Dampak Nyata untuk Masyarakat
Karya siswa tidak hanya berhenti di kelas. Poster mereka dipasang di sekitar sekolah. Video mereka dipublikasikan di YouTube sekolah dan disebarkan lewat WhatsApp warga. Game edukasi mereka dimainkan adik-adik kelas. Masyarakat mulai ikut terlibat. Ada warga yang tergerak untuk mengurangi penggunaan plastik. Nelayan ikut kampanye menjaga kebersihan pantai. Seorang ibu pedagang ikan berkata, “Anak-anak ini bikin saya malu. Mereka kecil, tapi berani ingatkan kami soal sampah. Saya jadi ikut jaga pantai.” Dampaknya jelas. Lingkungan lebih bersih. Kesadaran meningkat. Dan yang paling penting, murid merasa mereka bisa memberi kontribusi nyata.
Membangun Generasi Pelajar Berkarakter dari Pesisir
Program ini bukan hanya soal IPS, IPA, atau TIK. Lebih dari itu, ia membentuk karakter.
- Penalaran kritis saat menganalisis masalah lingkungan.
- Kreativitas saat mencipta solusi digital.
- Kolaborasi saat bekerja kelompok di lapangan.

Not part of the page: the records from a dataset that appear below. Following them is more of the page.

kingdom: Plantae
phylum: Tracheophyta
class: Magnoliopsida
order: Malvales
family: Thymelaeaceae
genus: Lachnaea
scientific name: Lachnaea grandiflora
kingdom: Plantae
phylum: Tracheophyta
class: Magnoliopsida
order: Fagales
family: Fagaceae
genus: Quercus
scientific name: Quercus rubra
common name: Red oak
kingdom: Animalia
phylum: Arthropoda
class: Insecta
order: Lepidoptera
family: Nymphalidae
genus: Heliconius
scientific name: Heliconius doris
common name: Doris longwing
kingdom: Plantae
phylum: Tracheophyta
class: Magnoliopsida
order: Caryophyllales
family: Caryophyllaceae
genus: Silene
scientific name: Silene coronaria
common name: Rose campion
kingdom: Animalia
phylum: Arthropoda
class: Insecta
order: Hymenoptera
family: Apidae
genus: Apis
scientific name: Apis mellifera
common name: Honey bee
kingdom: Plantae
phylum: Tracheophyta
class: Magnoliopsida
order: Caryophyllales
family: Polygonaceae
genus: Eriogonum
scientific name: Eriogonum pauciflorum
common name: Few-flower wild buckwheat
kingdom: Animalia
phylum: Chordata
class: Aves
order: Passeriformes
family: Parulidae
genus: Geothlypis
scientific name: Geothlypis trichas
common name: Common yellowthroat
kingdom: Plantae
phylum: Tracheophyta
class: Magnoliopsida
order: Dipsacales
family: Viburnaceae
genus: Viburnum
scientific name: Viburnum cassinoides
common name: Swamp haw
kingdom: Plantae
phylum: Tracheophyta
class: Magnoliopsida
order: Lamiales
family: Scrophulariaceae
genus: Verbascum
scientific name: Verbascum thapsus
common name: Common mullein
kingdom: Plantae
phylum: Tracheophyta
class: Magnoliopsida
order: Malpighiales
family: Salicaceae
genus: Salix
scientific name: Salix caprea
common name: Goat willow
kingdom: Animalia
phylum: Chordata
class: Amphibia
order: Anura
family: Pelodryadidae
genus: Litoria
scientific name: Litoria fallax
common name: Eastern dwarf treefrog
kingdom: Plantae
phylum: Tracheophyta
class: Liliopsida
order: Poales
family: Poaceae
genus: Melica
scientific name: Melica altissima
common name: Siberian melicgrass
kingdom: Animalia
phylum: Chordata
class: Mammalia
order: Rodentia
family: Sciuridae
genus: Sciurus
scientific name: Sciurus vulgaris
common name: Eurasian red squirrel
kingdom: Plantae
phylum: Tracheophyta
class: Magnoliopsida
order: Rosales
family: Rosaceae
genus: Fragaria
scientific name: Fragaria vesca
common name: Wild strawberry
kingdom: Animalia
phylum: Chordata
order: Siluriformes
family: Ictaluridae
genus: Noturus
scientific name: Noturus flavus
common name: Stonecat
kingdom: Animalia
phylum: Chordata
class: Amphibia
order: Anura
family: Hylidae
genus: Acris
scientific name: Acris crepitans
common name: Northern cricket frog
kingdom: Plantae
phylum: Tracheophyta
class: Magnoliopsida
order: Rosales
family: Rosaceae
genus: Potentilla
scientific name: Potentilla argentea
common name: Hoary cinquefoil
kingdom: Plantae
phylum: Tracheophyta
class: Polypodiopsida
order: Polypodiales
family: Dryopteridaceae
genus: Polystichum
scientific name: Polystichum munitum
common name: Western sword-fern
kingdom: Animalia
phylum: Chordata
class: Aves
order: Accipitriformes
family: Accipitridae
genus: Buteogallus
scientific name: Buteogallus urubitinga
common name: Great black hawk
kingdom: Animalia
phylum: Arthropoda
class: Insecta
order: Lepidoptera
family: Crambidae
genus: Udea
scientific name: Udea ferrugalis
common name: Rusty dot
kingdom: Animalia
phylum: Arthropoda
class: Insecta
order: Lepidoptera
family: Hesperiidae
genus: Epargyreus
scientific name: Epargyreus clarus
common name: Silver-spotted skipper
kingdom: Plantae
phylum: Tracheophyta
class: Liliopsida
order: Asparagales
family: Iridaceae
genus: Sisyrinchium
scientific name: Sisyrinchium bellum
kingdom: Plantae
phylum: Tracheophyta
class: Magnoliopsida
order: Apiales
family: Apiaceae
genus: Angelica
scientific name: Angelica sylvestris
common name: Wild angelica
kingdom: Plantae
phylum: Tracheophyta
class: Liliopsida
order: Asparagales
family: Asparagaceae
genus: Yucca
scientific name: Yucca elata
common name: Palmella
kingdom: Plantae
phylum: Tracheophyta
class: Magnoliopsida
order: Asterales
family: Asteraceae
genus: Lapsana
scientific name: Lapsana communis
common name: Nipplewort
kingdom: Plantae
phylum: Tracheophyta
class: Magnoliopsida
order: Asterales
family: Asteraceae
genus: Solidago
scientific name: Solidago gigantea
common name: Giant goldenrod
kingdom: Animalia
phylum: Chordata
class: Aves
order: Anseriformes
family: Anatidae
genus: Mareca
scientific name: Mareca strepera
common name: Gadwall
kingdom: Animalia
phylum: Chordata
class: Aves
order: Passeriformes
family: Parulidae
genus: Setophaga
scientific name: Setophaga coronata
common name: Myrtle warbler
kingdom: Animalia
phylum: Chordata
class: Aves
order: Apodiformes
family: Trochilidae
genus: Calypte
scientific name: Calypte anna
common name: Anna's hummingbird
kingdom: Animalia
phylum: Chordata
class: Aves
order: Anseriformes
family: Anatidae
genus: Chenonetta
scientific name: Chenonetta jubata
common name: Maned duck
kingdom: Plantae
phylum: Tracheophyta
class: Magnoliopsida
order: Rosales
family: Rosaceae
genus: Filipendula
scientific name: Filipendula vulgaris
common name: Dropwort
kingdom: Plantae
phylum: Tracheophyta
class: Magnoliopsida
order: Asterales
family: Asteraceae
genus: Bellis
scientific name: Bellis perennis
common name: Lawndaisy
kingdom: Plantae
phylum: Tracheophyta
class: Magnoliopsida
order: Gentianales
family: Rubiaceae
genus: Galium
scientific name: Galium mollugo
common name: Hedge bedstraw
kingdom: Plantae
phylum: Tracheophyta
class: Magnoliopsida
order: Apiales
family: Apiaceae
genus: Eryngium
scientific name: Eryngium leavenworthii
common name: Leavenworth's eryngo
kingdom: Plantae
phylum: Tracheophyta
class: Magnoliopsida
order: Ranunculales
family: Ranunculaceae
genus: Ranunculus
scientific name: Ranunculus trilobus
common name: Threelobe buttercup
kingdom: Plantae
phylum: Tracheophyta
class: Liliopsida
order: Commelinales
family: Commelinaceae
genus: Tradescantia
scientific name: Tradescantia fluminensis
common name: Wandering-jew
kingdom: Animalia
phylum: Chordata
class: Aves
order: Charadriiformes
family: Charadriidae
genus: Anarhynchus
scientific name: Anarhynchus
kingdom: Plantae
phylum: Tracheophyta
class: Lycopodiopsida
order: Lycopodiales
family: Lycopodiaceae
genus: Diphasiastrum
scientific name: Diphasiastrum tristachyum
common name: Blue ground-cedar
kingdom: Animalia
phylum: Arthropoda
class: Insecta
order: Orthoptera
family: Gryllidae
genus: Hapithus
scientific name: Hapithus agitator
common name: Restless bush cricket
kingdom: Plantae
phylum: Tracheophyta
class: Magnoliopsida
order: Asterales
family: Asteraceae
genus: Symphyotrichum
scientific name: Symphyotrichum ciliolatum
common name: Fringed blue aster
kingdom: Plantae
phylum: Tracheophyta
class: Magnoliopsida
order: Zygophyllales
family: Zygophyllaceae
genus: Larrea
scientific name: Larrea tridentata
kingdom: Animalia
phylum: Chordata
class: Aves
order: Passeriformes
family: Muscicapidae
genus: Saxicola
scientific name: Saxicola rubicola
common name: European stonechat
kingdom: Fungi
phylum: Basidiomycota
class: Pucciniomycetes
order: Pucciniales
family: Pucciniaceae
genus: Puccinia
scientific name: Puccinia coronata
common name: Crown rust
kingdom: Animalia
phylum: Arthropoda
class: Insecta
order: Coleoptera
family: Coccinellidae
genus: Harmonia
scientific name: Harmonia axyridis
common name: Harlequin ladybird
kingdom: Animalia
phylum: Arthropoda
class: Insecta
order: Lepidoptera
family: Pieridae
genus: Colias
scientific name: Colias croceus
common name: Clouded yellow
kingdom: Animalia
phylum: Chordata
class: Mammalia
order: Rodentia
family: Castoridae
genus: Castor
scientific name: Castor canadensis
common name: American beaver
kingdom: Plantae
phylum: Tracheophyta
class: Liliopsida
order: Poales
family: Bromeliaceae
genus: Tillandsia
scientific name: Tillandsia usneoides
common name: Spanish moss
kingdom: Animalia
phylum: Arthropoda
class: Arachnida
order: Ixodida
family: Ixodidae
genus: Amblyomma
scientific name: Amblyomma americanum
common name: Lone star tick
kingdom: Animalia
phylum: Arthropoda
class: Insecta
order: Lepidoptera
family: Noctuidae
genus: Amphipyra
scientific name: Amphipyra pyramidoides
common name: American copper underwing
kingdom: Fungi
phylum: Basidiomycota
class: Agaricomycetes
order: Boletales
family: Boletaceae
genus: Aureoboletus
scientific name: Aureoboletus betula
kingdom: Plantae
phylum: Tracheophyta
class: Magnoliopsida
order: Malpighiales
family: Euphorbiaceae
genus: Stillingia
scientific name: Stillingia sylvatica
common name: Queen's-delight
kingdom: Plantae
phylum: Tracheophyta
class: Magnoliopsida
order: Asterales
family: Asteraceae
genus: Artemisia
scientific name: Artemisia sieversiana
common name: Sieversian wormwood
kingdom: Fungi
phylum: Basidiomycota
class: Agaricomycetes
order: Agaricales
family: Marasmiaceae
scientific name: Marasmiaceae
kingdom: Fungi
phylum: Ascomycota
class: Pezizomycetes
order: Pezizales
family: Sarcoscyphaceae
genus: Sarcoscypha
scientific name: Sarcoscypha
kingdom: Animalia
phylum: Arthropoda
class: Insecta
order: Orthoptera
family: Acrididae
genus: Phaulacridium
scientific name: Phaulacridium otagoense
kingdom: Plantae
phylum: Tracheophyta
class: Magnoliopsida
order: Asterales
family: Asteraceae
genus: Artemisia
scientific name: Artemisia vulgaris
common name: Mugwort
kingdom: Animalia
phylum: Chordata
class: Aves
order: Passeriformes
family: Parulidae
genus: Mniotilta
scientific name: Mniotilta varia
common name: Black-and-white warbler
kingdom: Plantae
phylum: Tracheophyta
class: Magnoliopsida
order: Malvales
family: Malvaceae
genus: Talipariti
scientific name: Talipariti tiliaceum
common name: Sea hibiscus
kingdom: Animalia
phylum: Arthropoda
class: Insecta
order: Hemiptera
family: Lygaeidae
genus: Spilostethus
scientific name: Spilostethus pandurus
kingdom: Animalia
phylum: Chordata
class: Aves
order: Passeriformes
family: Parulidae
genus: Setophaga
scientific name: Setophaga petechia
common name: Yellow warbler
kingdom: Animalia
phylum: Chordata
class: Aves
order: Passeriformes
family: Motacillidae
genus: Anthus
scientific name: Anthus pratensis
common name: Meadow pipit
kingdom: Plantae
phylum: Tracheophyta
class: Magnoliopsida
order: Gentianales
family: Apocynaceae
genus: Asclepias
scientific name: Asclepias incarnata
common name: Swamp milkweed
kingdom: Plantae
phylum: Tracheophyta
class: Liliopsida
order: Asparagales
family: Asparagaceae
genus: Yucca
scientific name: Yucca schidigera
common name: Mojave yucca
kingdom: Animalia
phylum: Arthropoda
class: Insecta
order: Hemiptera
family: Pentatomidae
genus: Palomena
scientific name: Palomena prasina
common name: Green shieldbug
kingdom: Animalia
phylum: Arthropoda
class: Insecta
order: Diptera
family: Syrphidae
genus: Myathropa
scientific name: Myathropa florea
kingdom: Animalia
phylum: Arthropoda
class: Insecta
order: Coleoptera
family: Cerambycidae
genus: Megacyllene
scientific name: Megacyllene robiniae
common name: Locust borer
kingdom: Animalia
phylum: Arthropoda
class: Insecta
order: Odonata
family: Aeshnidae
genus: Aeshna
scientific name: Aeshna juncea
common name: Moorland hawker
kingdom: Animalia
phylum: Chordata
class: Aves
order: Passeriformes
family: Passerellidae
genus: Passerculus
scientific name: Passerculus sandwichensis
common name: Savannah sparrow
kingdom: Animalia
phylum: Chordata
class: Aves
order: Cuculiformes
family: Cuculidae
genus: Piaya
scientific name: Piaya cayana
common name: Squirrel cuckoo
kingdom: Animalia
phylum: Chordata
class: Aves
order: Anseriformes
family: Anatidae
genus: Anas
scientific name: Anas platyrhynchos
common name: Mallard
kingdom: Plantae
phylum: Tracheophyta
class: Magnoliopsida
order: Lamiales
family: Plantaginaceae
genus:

- Kemandirian saat memanfaatkan teknologi.
- Peduli lingkungan dan tanggung jawab sosial saat menjadi agen perubahan di desanya.
Semua ini adalah dimensi yang membentuk karakter murid. Guru hanya memfasilitasi. Yang bekerja keras adalah murid. Yang berkolaborasi adalah masyarakat. Hasilnya: pendidikan yang benar-benar hidup.